**** Stored data ****

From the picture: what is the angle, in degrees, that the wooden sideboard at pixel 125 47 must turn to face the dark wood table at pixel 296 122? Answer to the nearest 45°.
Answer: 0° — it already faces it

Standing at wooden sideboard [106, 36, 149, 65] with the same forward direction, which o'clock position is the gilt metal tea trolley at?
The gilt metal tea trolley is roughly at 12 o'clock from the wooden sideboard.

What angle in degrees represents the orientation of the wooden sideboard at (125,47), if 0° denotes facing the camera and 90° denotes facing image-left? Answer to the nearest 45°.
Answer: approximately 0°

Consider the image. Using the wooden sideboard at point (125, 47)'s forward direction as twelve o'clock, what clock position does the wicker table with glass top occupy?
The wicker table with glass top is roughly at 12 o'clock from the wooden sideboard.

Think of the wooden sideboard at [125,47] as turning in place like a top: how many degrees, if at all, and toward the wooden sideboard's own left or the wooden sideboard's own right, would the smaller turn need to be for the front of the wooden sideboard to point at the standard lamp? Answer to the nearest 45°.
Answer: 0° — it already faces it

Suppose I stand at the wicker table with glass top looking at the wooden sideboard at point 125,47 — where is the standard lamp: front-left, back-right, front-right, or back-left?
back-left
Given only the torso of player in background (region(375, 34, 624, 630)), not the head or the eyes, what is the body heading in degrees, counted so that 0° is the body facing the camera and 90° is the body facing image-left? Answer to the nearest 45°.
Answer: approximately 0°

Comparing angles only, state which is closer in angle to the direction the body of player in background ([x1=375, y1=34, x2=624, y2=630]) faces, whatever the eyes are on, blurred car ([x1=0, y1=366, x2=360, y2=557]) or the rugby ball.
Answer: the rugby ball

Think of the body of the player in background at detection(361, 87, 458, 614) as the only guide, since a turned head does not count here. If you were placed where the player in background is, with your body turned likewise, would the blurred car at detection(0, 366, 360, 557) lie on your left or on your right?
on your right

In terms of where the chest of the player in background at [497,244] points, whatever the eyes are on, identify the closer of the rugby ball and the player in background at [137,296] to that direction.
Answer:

****

_Task objective_
Please arrange every nonblank line of the rows above as a Markdown table with two columns, Number and Text, numbering the lines in order.

_Exercise answer_
| Number | Text |
|---|---|
| 1 | From the picture: what is the angle, in degrees, that the wooden sideboard at pixel 125 47 must turn to face the dark wood table at pixel 296 122? Answer to the nearest 45°. |
| 2 | Answer: 0° — it already faces it |
| 3 | Standing at wooden sideboard [106, 36, 149, 65] with the same forward direction, which o'clock position is the gilt metal tea trolley at? |
| 4 | The gilt metal tea trolley is roughly at 12 o'clock from the wooden sideboard. |
| 5 | What angle in degrees represents the orientation of the wooden sideboard at (125,47), if 0° denotes facing the camera and 90° denotes facing image-left? Answer to the nearest 45°. |
| 6 | Answer: approximately 0° |
| 7 | Consider the image. Using the wooden sideboard at point (125, 47)'s forward direction as twelve o'clock, what clock position does the wicker table with glass top occupy? |
| 8 | The wicker table with glass top is roughly at 12 o'clock from the wooden sideboard. |
| 9 | Think of the wooden sideboard at [125,47] as turning in place like a top: how many degrees, if at all, and toward the wooden sideboard's own left or the wooden sideboard's own right, would the smaller turn need to be for the front of the wooden sideboard to point at the standard lamp? Answer to the nearest 45°. |
| 10 | Answer: 0° — it already faces it |
| 11 | Suppose I stand at the wicker table with glass top looking at the wooden sideboard at point 125,47 — where is the standard lamp: front-left, back-right, front-right, or back-left? |
| 12 | back-left |
| 13 | Given only the torso of player in background (region(375, 34, 624, 630)), not the head or the eyes, what is the body heading in degrees, counted so that 0° is the body facing the camera and 90° is the body facing image-left? Answer to the nearest 45°. |
| 14 | Answer: approximately 0° |
| 15 | Comparing angles only, state which is closer in angle to the direction the body of player in background ([x1=375, y1=34, x2=624, y2=630]) faces, whatever the eyes are on, blurred car ([x1=0, y1=366, x2=360, y2=557]) or the rugby ball. |
| 16 | Answer: the rugby ball |
| 17 | Think of the body of the player in background at detection(361, 87, 458, 614) as the only guide, since a turned head does not count here. If you were placed where the player in background is, with your body turned likewise, would the blurred car at detection(0, 366, 360, 557) lie on your left or on your right? |
| 18 | on your right |
| 19 | In terms of where the chest of the player in background at [497,244] points, whatever the eyes are on, identify the closer of the rugby ball and the player in background at [137,296] to that direction. |
| 20 | Answer: |